Requirement: In the records below, find every line that contains "серед" and list it.

Data provided:

- - -

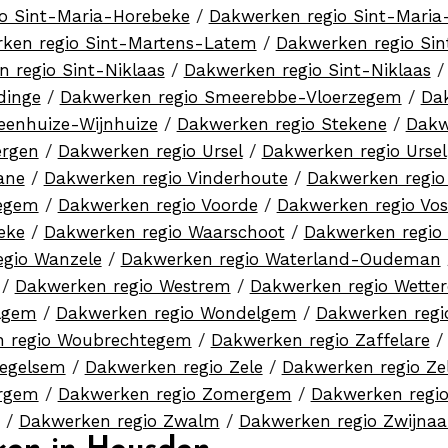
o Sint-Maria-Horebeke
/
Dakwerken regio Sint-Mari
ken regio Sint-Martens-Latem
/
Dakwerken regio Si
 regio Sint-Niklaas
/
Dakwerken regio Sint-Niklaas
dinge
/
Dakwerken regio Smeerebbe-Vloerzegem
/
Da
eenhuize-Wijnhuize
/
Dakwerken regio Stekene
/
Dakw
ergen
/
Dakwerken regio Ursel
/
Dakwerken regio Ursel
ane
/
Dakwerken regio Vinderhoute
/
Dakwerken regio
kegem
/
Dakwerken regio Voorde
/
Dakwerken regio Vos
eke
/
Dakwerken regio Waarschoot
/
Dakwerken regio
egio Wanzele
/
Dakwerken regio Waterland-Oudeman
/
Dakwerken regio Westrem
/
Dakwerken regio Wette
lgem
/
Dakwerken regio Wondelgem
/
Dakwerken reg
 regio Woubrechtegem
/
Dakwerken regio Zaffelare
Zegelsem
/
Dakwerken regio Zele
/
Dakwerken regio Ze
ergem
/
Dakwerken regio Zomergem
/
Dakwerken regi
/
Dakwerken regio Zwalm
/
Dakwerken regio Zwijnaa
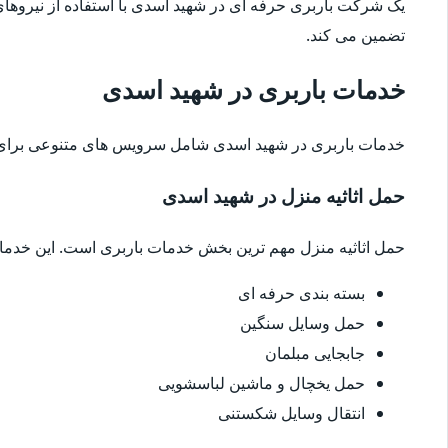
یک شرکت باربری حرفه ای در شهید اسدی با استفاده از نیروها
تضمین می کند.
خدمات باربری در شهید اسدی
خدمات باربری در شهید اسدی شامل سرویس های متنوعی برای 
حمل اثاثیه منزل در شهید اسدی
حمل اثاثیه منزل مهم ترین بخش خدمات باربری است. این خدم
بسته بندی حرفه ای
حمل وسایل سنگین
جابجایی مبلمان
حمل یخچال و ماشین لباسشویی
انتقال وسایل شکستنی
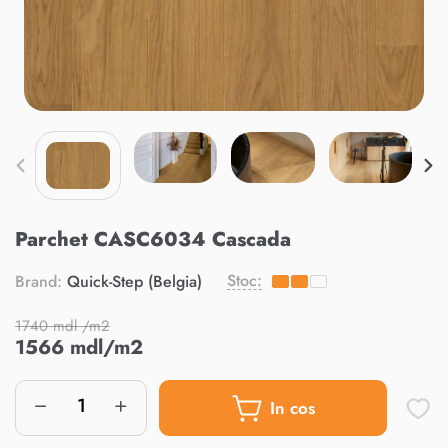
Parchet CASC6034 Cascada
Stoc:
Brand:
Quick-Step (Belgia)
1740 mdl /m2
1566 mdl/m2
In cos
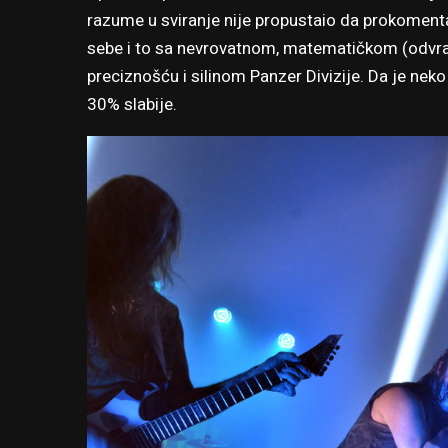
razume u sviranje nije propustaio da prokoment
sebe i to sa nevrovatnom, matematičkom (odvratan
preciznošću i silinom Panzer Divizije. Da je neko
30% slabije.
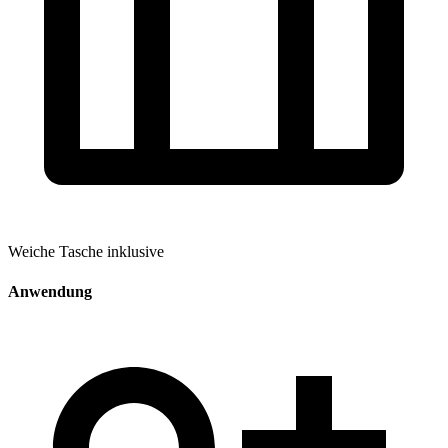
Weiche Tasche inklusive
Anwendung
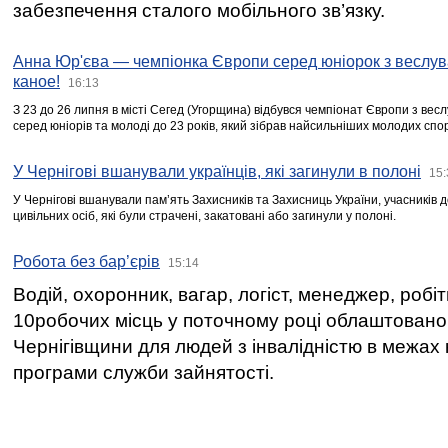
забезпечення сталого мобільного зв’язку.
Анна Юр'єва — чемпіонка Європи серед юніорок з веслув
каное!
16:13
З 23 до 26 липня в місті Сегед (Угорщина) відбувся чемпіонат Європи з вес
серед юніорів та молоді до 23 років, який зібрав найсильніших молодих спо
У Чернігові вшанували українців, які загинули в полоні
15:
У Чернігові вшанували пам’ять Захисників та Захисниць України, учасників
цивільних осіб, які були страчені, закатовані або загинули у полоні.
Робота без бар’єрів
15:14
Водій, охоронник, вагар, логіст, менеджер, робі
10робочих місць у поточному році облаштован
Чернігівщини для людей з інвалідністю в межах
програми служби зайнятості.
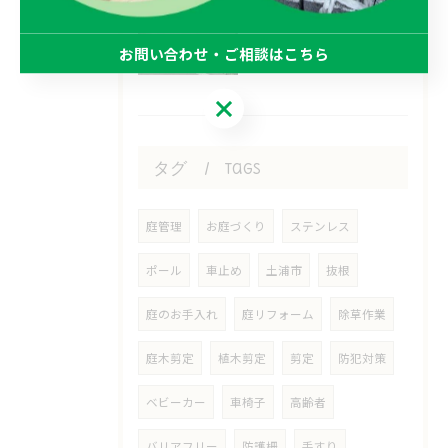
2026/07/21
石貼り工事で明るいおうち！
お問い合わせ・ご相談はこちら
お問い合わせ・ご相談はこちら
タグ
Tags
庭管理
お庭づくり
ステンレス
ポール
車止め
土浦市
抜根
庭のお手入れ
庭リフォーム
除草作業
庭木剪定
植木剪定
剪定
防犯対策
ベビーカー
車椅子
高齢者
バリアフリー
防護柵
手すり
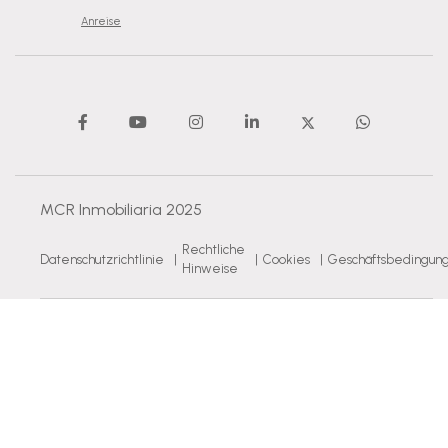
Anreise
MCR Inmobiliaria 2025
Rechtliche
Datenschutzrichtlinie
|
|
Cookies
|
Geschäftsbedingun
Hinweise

- - -

Written solution:
Анна Юр'єва — чемпіонка Європи серед юніорок з веслув
серед юніорів та молоді до 23 років, який зібрав найсильніших молодих спо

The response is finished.